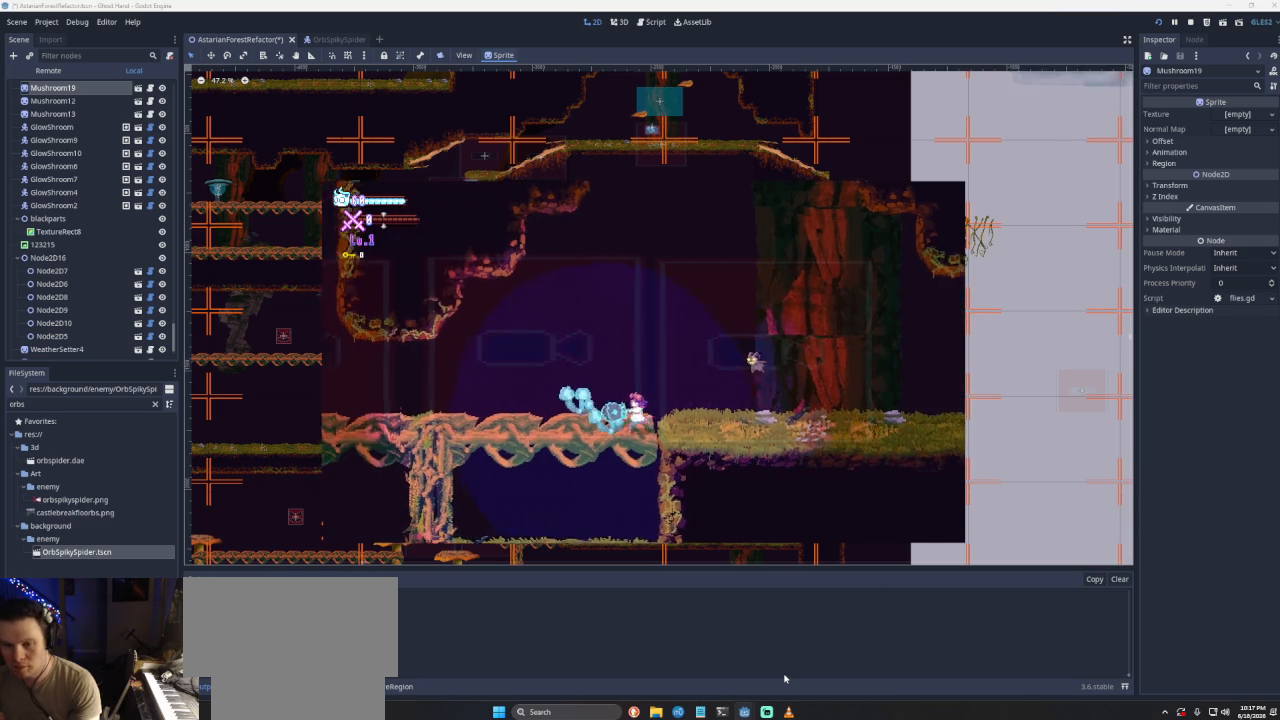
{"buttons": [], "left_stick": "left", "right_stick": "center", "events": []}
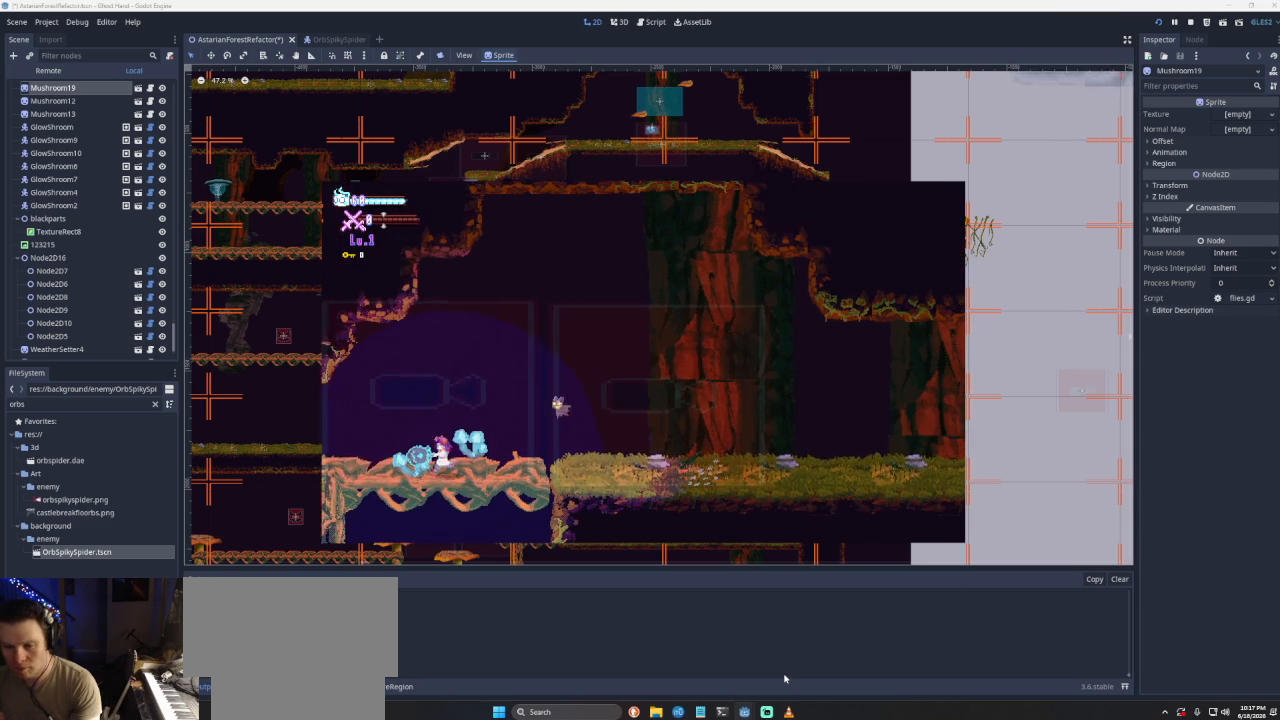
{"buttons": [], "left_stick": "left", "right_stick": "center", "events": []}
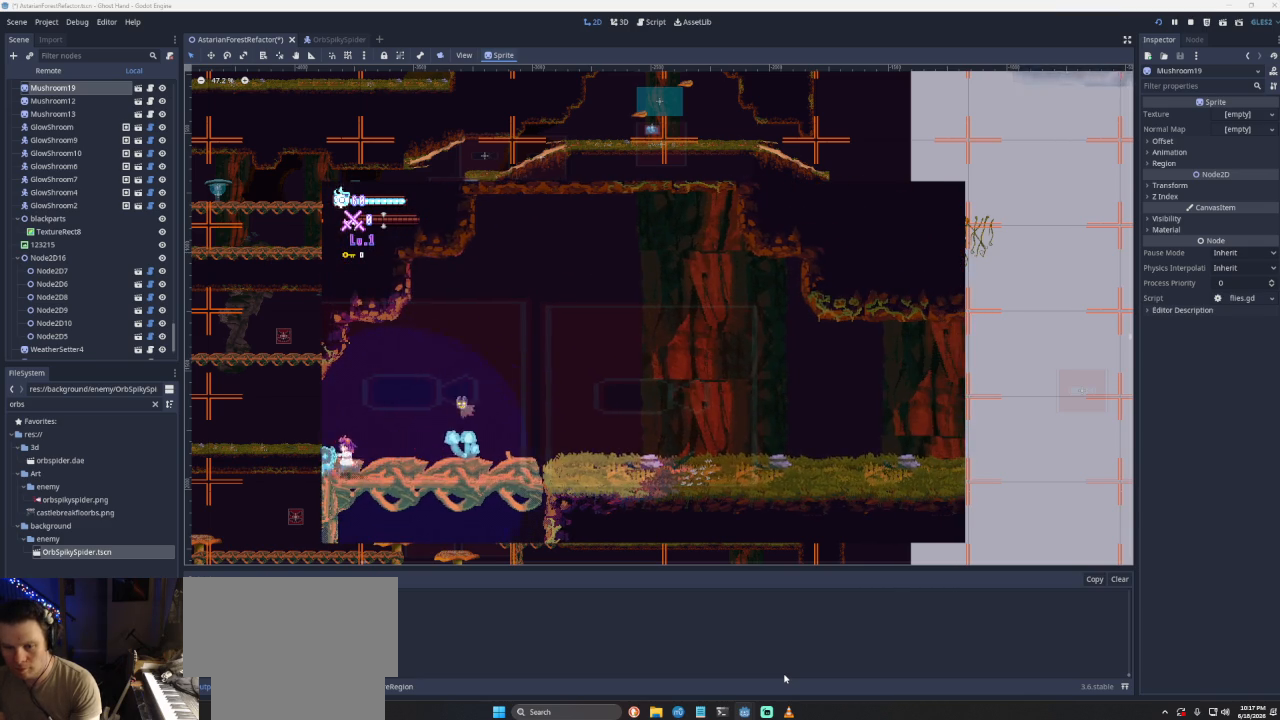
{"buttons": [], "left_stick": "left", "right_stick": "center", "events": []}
────────────────────────────────────────
What this task involves –
Copy out all the data above exactly as written. Skip the pictures.

Result of the task –
{"buttons": [], "left_stick": "left", "right_stick": "center", "events": []}
{"buttons": [], "left_stick": "left", "right_stick": "center", "events": []}
{"buttons": [], "left_stick": "left", "right_stick": "center", "events": []}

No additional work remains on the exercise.